Using the additional constraint $$0 \leq \pi(a) \leq 1$$, we see that

\begin{split}\begin{align} &\alpha = 1, && \beta = 0, && \text{ if } p < q \\ & && \beta = 0, && \text{ if } p = q = \frac{1}{2}, \end{align}\end{split}

and $$\pi(a) = 1$$ if $$p \leq q$$. For the case $$p > q$$, the above constraint does not allow us to determine $$\alpha$$ and $$\beta$$. To proceed, consider an unconstrained simple random walk starting from $$0$$, let $$C$$ be the event that it revisits its starting point, and let $$Y$$ be its first transition.
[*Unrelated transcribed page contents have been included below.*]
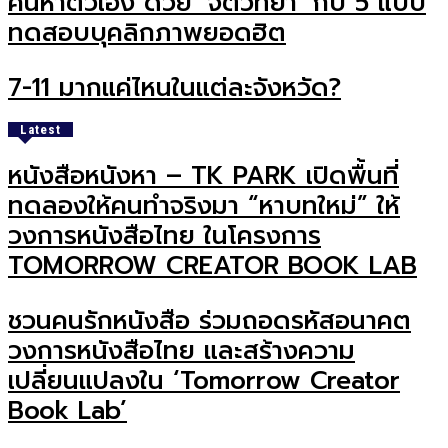
ค้นหาตัวเอง ด้วย ‘จิตวิทยา’ กับ 5 แบบ
ทดสอบบุคลิกภาพยอดฮิต
7-11 มากแค่ไหนในแต่ละจังหวัด?
Latest
หนังสือหนังหา – TK PARK เปิดพื้นที่
ทดลองให้คนทำจริงมา “หาบทใหม่” ให้
วงการหนังสือไทย ในโครงการ
TOMORROW CREATOR BOOK LAB
ชวนคนรักหนังสือ ร่วมถอดรหัสอนาคต
วงการหนังสือไทย และสร้างความ
เปลี่ยนแปลงใน ‘Tomorrow Creator
Book Lab’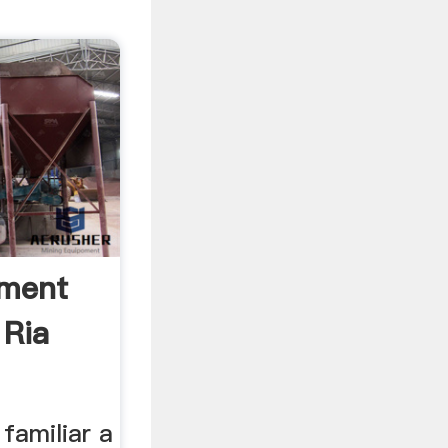
nment
 Ria
familiar a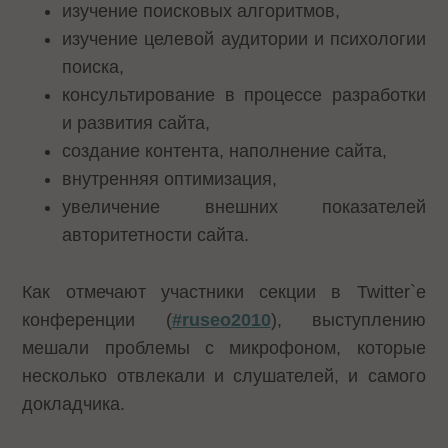
изучение поисковых алгоритмов,
изучение целевой аудитории и психологии
поиска,
консультирование в процессе разработки
и развития сайта,
создание контента, наполнение сайта,
внутренняя оптимизация,
увеличение внешних показателей
авторитетности сайта.
Как отмечают участники секции в Twitter`е
конференции (
#ruseo2010
), выступлению
мешали проблемы с микрофоном, которые
несколько отвлекали и слушателей, и самого
докладчика.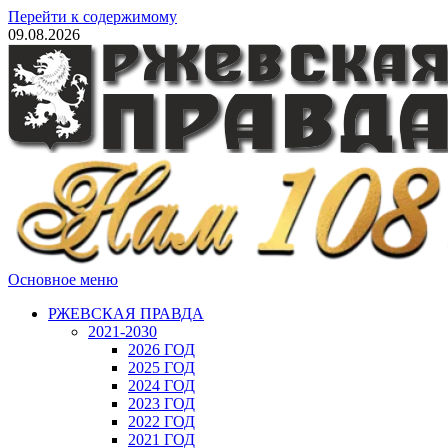
Перейти к содержимому
09.08.2026
Основное меню
РЖЕВСКАЯ ПРАВДА
2021-2030
2026 ГОД
2025 ГОД
2024 ГОД
2023 ГОД
2022 ГОД
2021 ГОД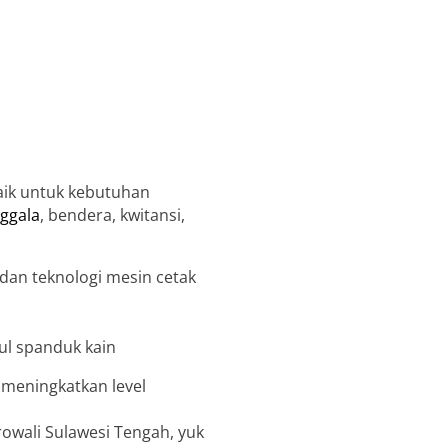
aik untuk kebutuhan
nggala
, bendera, kwitansi,
an teknologi mesin cetak
 meningkatkan level
owali Sulawesi Tengah, yuk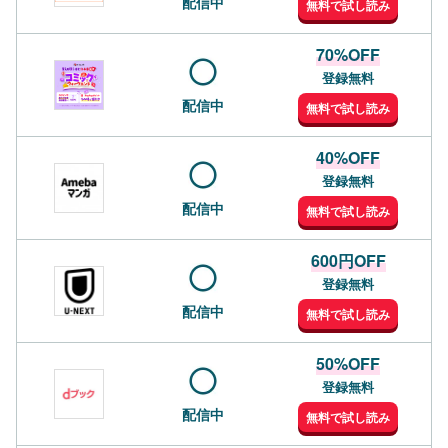
配信中
無料で試し読み
70%OFF
登録無料
配信中
無料で試し読み
40%OFF
登録無料
配信中
無料で試し読み
600円OFF
登録無料
配信中
無料で試し読み
50%OFF
登録無料
配信中
無料で試し読み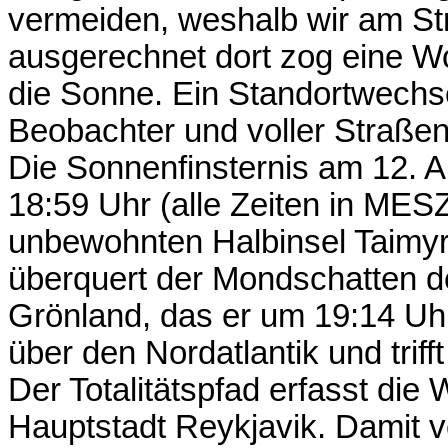
vermeiden, weshalb wir am St
ausgerechnet dort zog eine Wo
die Sonne. Ein Standortwechs
Beobachter und voller Straßen
Die Sonnenfinsternis am 12. A
18:59 Uhr (alle Zeiten in MES
unbewohnten Halbinsel Taimyr 
überquert der Mondschatten d
Grönland, das er um 19:14 Uhr
über den Nordatlantik und triff
Der Totalitätspfad erfasst die
Hauptstadt Reykjavik. Damit v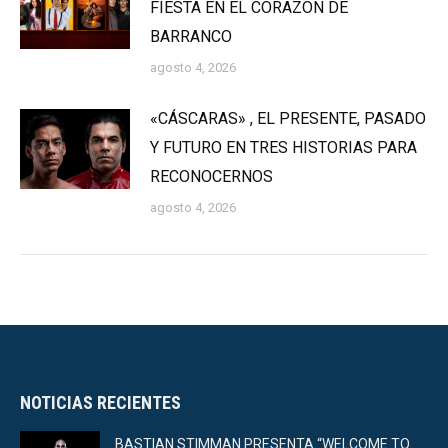
FIESTA EN EL CORAZÓN DE
BARRANCO
agosto 4, 2026
«CÁSCARAS» , EL PRESENTE, PASADO
Y FUTURO EN TRES HISTORIAS PARA
RECONOCERNOS
agosto 4, 2026
NOTICIAS RECIENTES
BASTIAN STIMMAN PRESENTA “WELCOME TO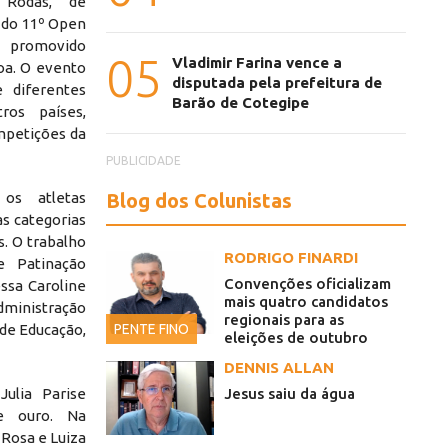
 Rodas, de
u do 11º Open
a, promovido
05
Vladimir Farina vence a
a. O evento
disputada pela prefeitura de
 diferentes
Barão de Cotegipe
ros países,
ompetições da
PUBLICIDADE
Blog dos Colunistas
 os atletas
s categorias
s. O trabalho
RODRIGO FINARDI
e Patinação
Convenções oficializam
ssa Caroline
mais quatro candidatos
inistração
regionais para as
PENTE FINO
 de Educação,
eleições de outubro
DENNIS ALLAN
Jesus saiu da água
Julia Parise
e ouro. Na
 Rosa e Luiza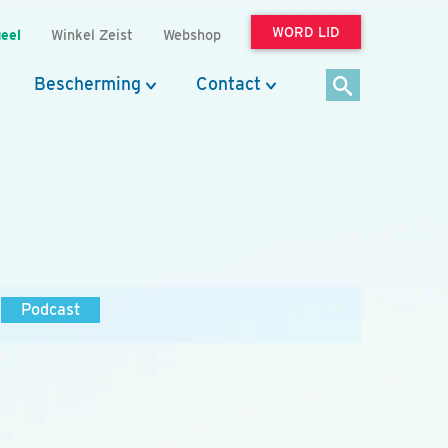
WORD LID
eel
Winkel Zeist
Webshop
Bescherming
Contact
Podcast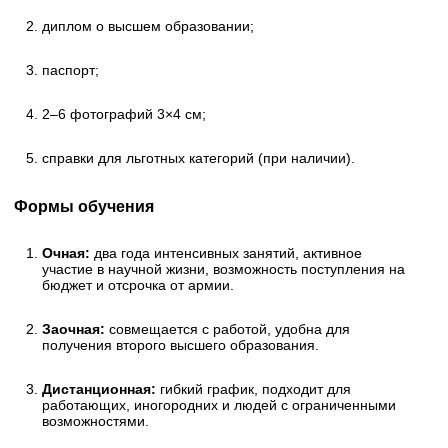
диплом о высшем образовании;
паспорт;
2–6 фотографий 3×4 см;
справки для льготных категорий (при наличии).
Формы обучения
Очная:
два года интенсивных занятий, активное
участие в научной жизни, возможность поступления на
бюджет и отсрочка от армии.
Заочная:
совмещается с работой, удобна для
получения второго высшего образования.
Дистанционная:
гибкий график, подходит для
работающих, иногородних и людей с ограниченными
возможностями.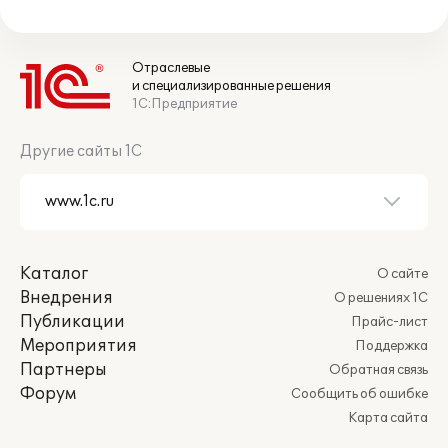
Отраслевые
и специализированные решения
1С:Предприятие
Другие сайты 1С
Каталог
О сайте
Внедрения
О решениях 1С
Публикации
Прайс-лист
Мероприятия
Поддержка
Партнеры
Обратная связь
Форум
Сообщить об ошибке
Карта сайта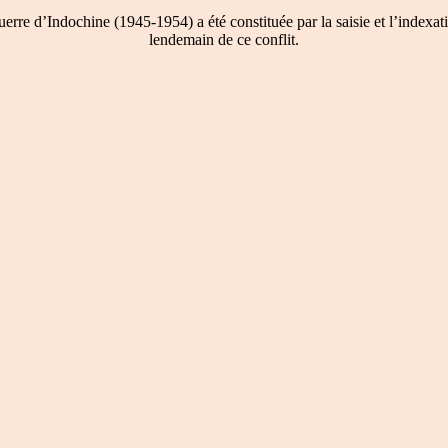
re d’Indochine (1945-1954) a été constituée par la saisie et l’indexati
lendemain de ce conflit.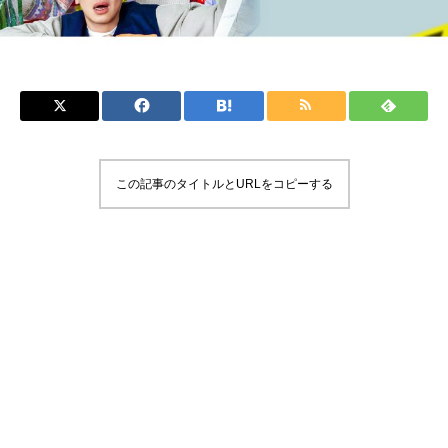
この記事のタイトルとURLをコピーする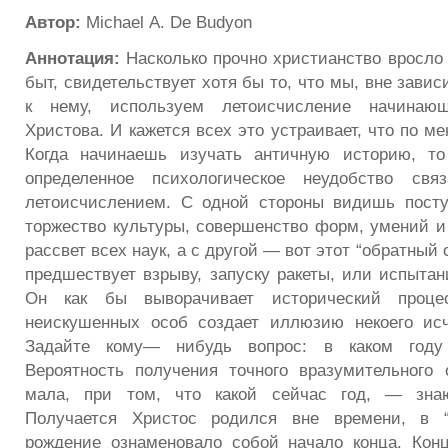
Автор:
Michael А. De Budyon
Аннотация:
Насколько прочно христианство вросло
быт, свидетельствует хотя бы то, что мы, вне зави
к нему, используем летоисчисление начинаю
Христова. И кажется всех это устраивает, что по м
Когда начинаешь изучать античную историю, то
определенное психологическое неудобство свя
летоисчислением. С одной стороны видишь посту
торжество культуры, совершенство форм, умений и
рассвет всех наук, а с другой — вот этот “обратный 
предшествует взрыву, запуску ракеты, или испытан
Он как бы выворачивает исторический проце
неискушенных особ создает иллюзию некоего исч
Задайте кому— нибудь вопрос: в каком году
Вероятность получения точного вразумительного 
мала, при том, что какой сейчас год, — знаю
Получается Христос родился вне времени, в “
рождение ознаменовало собой начало конца. Конц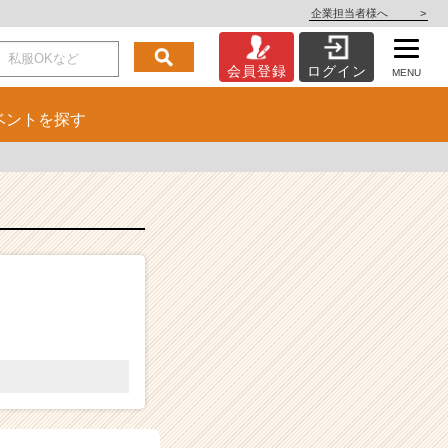
企業担当者様へ
>
会員登録
ログイン
MENU
ベント
を探す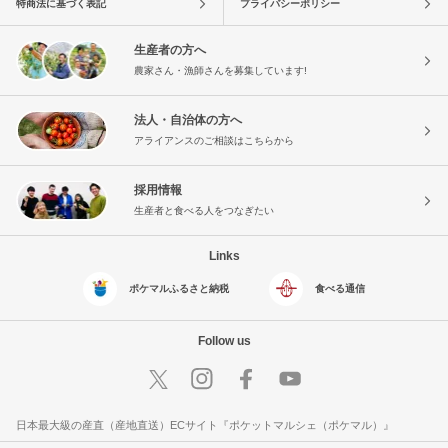
特商法に基づく表記
プライバシーポリシー
生産者の方へ
農家さん・漁師さんを募集しています!
法人・自治体の方へ
アライアンスのご相談はこちらから
採用情報
生産者と食べる人をつなぎたい
Links
ポケマルふるさと納税
食べる通信
Follow us
日本最大級の産直（産地直送）ECサイト『ポケットマルシェ（ポケマル）』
Also, use the notation $$\pi_{p, q}(a)$$ for the probability that a left-constrained random walk with right and left transition probabilities $$p$$ and $$q$$, is absorbed at $$0$$. Then $$\mathbb{P}(B | Y = -1) = \pi_{q, p}(1)$$ and

\begin{split}\begin{align} \mathbb{P}(B) &= \mathbb{P}(B | Y = 1)\mathbb{P}(Y = 1) + \mathbb{P}(B | Y = -1)\mathbb{P}(Y = -1)\\ &= p \pi_{p, q}(1) + q \pi_{q, p}(1). \end{align}\end{split}

We have already shown $$\pi_{q, p}(1) = 1$$ when $$q < p$$, so that

\begin{split}\begin{align} \mathbb{P}(B) = 1 - (p - q) = p \pi_{p, q}(1) + q\\ \implies \pi_{p, q}(1) = \frac{q}{p}. \end{align}\end{split}

This constraint, together with $$\alpha + \beta = 1$$ gives $$\pi(a) = \left(\frac{q}{p}\right)^a$$ for the case $$p < q$$, concluding the proof.